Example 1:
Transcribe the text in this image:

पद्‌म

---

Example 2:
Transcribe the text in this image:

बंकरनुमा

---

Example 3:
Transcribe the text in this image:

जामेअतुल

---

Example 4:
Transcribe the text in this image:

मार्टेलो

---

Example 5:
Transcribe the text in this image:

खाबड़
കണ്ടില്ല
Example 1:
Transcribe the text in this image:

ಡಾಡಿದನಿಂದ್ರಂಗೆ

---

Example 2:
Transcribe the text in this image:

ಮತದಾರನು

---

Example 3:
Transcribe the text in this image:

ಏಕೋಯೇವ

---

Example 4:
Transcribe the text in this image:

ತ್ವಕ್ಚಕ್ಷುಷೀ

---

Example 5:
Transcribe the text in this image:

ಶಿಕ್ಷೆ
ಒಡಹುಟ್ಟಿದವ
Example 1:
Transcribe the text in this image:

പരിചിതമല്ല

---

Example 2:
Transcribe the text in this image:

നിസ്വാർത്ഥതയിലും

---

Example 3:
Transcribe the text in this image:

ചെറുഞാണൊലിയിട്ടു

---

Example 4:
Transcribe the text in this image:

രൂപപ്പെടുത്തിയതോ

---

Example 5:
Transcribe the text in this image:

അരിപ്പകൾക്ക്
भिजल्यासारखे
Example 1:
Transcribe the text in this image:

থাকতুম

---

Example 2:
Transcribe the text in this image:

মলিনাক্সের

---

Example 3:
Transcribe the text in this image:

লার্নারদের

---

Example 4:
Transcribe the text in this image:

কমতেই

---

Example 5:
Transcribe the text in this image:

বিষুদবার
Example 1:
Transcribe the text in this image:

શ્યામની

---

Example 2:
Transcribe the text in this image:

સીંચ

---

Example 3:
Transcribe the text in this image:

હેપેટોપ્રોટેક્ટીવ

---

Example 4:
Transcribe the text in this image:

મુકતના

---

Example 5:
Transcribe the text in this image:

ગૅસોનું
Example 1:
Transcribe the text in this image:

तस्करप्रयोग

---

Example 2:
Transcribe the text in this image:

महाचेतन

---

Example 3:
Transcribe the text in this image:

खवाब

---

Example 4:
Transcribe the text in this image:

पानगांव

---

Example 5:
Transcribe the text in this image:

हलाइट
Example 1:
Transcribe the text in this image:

+ + + + + + +

Set the entries down again, unchanged and complete.

Example 1:
Transcribe the text in this image:

पद्‌म

---

Example 2:
Transcribe the text in this image:

बंकरनुमा

---

Example 3:
Transcribe the text in this image:

जामेअतुल

---

Example 4:
Transcribe the text in this image:

मार्टेलो

---

Example 5:
Transcribe the text in this image:

खाबड़
കണ്ടില്ല
Example 1:
Transcribe the text in this image:

ಡಾಡಿದನಿಂದ್ರಂಗೆ

---

Example 2:
Transcribe the text in this image:

ಮತದಾರನು

---

Example 3:
Transcribe the text in this image:

ಏಕೋಯೇವ

---

Example 4:
Transcribe the text in this image:

ತ್ವಕ್ಚಕ್ಷುಷೀ

---

Example 5:
Transcribe the text in this image:

ಶಿಕ್ಷೆ
ಒಡಹುಟ್ಟಿದವ
Example 1:
Transcribe the text in this image:

പരിചിതമല്ല

---

Example 2:
Transcribe the text in this image:

നിസ്വാർത്ഥതയിലും

---

Example 3:
Transcribe the text in this image:

ചെറുഞാണൊലിയിട്ടു

---

Example 4:
Transcribe the text in this image:

രൂപപ്പെടുത്തിയതോ

---

Example 5:
Transcribe the text in this image:

അരിപ്പകൾക്ക്
भिजल्यासारखे
Example 1:
Transcribe the text in this image:

থাকতুম

---

Example 2:
Transcribe the text in this image:

মলিনাক্সের

---

Example 3:
Transcribe the text in this image:

লার্নারদের

---

Example 4:
Transcribe the text in this image:

কমতেই

---

Example 5:
Transcribe the text in this image:

বিষুদবার
Example 1:
Transcribe the text in this image:

શ્યામની

---

Example 2:
Transcribe the text in this image:

સીંચ

---

Example 3:
Transcribe the text in this image:

હેપેટોપ્રોટેક્ટીવ

---

Example 4:
Transcribe the text in this image:

મુકતના

---

Example 5:
Transcribe the text in this image:

ગૅસોનું
Example 1:
Transcribe the text in this image:

तस्करप्रयोग

---

Example 2:
Transcribe the text in this image:

महाचेतन

---

Example 3:
Transcribe the text in this image:

खवाब

---

Example 4:
Transcribe the text in this image:

पानगांव

---

Example 5:
Transcribe the text in this image:

हलाइट
Example 1:
Transcribe the text in this image:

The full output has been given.